西日本新聞

安心して出産、サポート 西南女学院大が「助産別科」開設 養成機関 6年ぶり“誕生” 医療施設の協力不可欠

2008年6月23日 05:22 カテゴリー:九州・山口 > 福岡

 西南女学院大(小倉北区井堀1丁目)は本年度、助産師の育成を目指す1年課程の「助産別科」を開設した。女性が健康に、安心して出産できるようサポートする仕事だが、全国的に数は不足しているのが現状だ。北九州市では6年ぶりに“誕生”した助産師養成機関の取り組みを追った。 (北九州支社・古長寛人)

■細心の注意払い

 「失礼します」。ベッドの上に“妊婦”が横たわる。おなかの中に胎児もいる精巧な人形だ。学生たちの表情は真剣そのもの。人形とはいえ、妊婦に不快感を与えないよう細心の注意を払う。丁寧に声を掛け、膨らんだおなかを触る。

 助産師は妊婦の触診が認められ、正常分娩(ぶん べん)ならば1人で介助することもあり得る。助産別科の実習室は産婦人科医院と同じ機能を備え、妊婦の自宅での触診などを想定して畳6畳のスペースも用意してある。講師の上野恵子さんは「つめをきちんと切っているか、(触診する)手は冷たくないかなど、助産師のエチケットやマナーから指導する」と説明する。
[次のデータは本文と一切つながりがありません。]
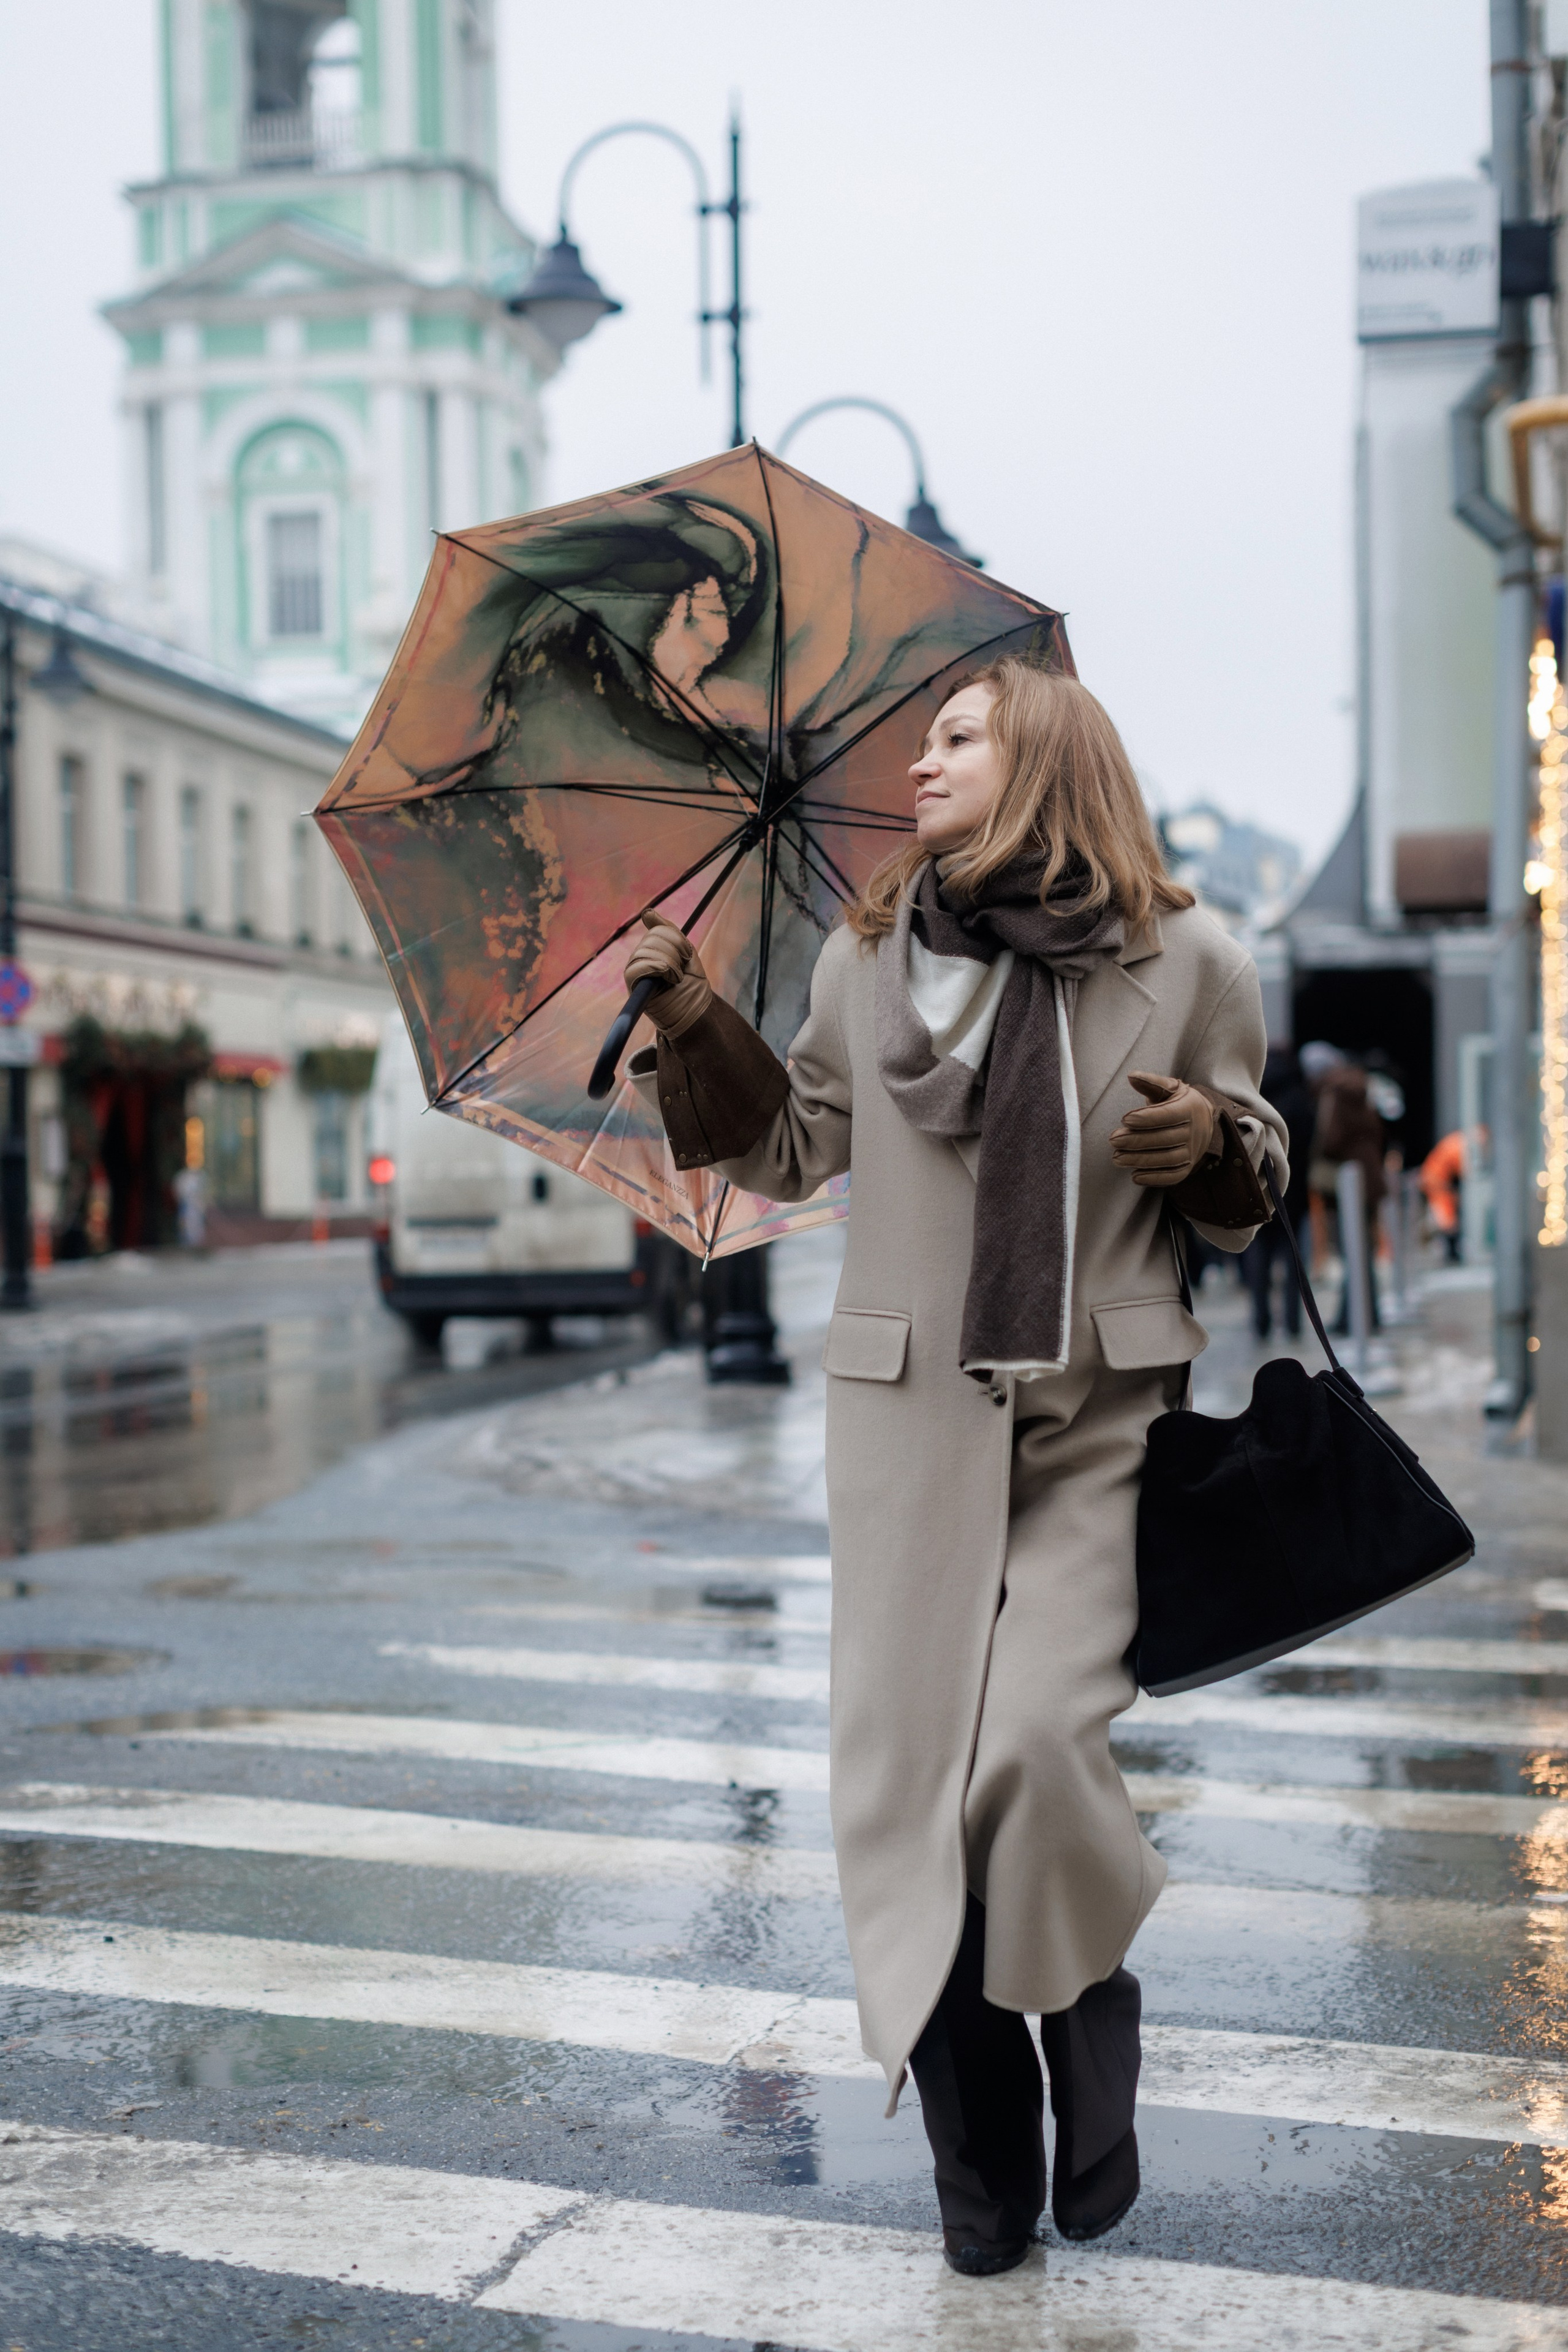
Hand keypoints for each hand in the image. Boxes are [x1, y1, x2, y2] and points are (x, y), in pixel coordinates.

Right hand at [623, 909, 712, 1037]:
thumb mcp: (684, 951)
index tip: (687, 955)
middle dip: (675, 952)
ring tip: (676, 978)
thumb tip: (647, 912)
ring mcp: (635, 972)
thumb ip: (668, 931)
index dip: (676, 940)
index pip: (657, 930)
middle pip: (651, 939)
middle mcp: (639, 958)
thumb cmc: (690, 984)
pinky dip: (658, 969)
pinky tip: (669, 980)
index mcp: (651, 949)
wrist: (695, 1011)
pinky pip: (636, 968)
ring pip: (646, 951)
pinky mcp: (633, 986)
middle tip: (682, 970)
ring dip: (670, 964)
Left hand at [1109, 1071, 1220, 1188]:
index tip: (1125, 1119)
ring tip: (1117, 1158)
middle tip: (1114, 1140)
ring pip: (1167, 1159)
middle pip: (1165, 1139)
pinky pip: (1173, 1176)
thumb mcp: (1170, 1088)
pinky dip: (1154, 1178)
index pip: (1168, 1115)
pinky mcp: (1188, 1167)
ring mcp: (1192, 1151)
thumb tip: (1131, 1076)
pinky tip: (1135, 1176)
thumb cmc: (1180, 1102)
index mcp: (1189, 1108)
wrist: (1206, 1122)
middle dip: (1137, 1141)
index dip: (1147, 1118)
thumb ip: (1151, 1082)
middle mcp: (1194, 1131)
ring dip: (1141, 1160)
 助産別科で学ぶのは看護師資格を有する(取得見込み者を含む)20人の女性。受験者62人の中から約3倍の難関を突破した将来のエキスパートたちだ。助産学や生命倫理などを1年間学べば、助産師国家試験の受験資格が得られる。看護師の女性(30)は「同じ女性として妊婦の悩みを理解し、お産をしっかりサポートできる助産師になりたい」と話す。

■常勤0の施設も

 北九州市では2002年3月、国立小倉病院(当時)の助産師養成機関が30年近く続いた歴史に幕を閉じた。地域で助産師を育てる施設がなくなり、西南女学院大は同市や地元産婦人科医会の要望に応える形で助産別科の新設に踏み切った。

 別科長には、助産師になって半世紀以上のキャリアを誇る浅生慶子教授が就任。同教授によると、2006年度の北九州ブロックの産婦人科医会調査で、19人以下の患者が入院できる有床診療所(27施設)では、常勤の助産師ゼロが7施設、1人が7施設と全体の半数以上を占めた。「(助産師は)不足している」と答えたのは21施設に上った。

 厚生労働省などの調査では、全国の就業助産師は約2万6000人で6700人ほどが足りないと指摘されている。浅生教授は「福岡県内の助産師は1000人ほど。人口10万人に対する助産師の数はわずか20人しかいない」と助産師不足を嘆く。

■尻込みする現場

 助産師を養成する上で課題もある。

 同大の助産別科では、学生たちに医療機関での実習や最低10例程度の正常分娩介助を卒業要件として義務付けている。しかし、万一の事故発生の恐れや指導体制の不安から「受け入れを尻込みする医療施設は少なくない」(助産別科)という。

 浅生教授は「通常6割ほどが正常な出産で、助産師だけでも対応できる。産科医はハイリスクな出産に集中できるようになり、助産師が増えれば、産科医の負担は確実に減る」と説く。

 北九州・京築地区で6年ぶりに誕生した同大助産別科を育て、より多くの助産師を送り出すためにも、地域の医療機関の協力は不可欠だ。